Как выходила «Песнь о любви»

(Из записок редактора)
В 80-е годы я работал редактором в кишиневском изательстве «Литература артистикэ» («Художественная литература»). В русской редакции, которой заведовала Маргарита Михайловна Арсеньева.

 Одна из историй, связанных с моей редакторской работой, особенно памятна. Почему? Наверное, из-за накала переживаний, связанных с нею. Из-за неожиданного поворота событий. Из-за... Впрочем, не буду пытаться сформулировать. Попробую лучше рассказать.

 


1.

 

Кишиневским издательствам в ту пору разрешалось печатать книги массового спроса, чтобы покрывать убытки от выпуска заидеологизированной, мало кому интересной продукции. Я не хочу сказать, что не было хороших книг местных авторов. Были. Но они не могли всерьёз повлиять на экономические показатели издательств.

• • • •

Выведите приведённый выше текст о выходе «Песни о любви» целиком, не меняя в нём ни слова.

ИСХОДНЫЕ ДАННЫЕ »
• • • •

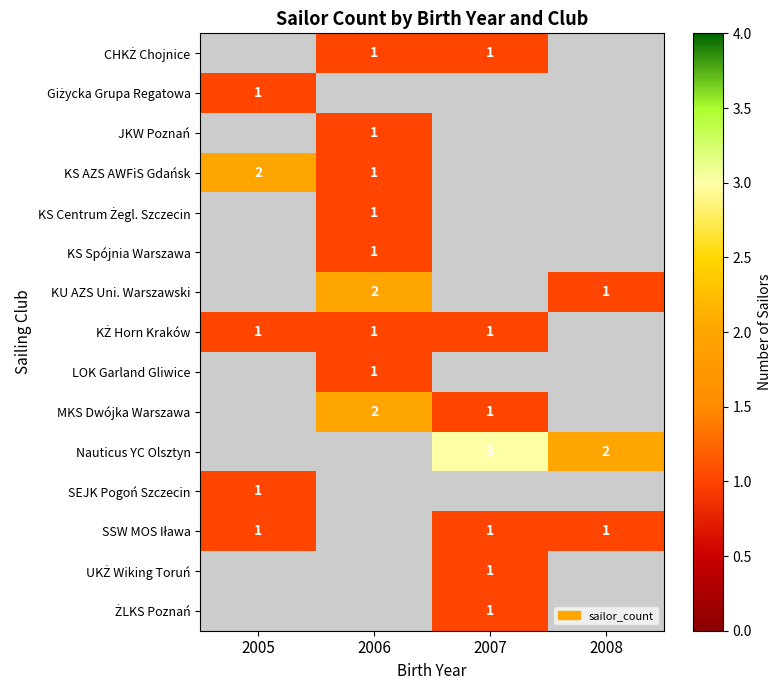

The value of JKW Poznań at 2006 is 1. True or false?

True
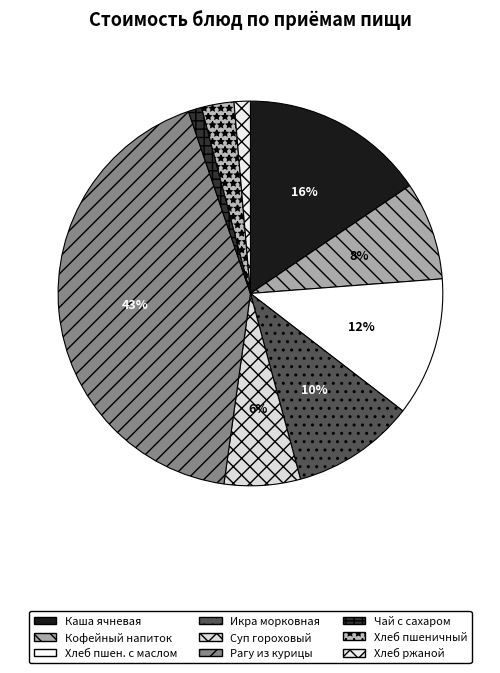

Is the sum of Суп гороховый and Хлеб ржаной greater than half?

No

• • • •

РЕЗУЛЬТАТ »
Как выходила «Песнь о любви»

(Из записок редактора)
В 80-е годы я работал редактором в кишиневском изательстве «Литература артистикэ» («Художественная литература»). В русской редакции, которой заведовала Маргарита Михайловна Арсеньева.

 Одна из историй, связанных с моей редакторской работой, особенно памятна. Почему? Наверное, из-за накала переживаний, связанных с нею. Из-за неожиданного поворота событий. Из-за... Впрочем, не буду пытаться сформулировать. Попробую лучше рассказать.

 


1.

 

Кишиневским издательствам в ту пору разрешалось печатать книги массового спроса, чтобы покрывать убытки от выпуска заидеологизированной, мало кому интересной продукции. Я не хочу сказать, что не было хороших книг местных авторов. Были. Но они не могли всерьёз повлиять на экономические показатели издательств.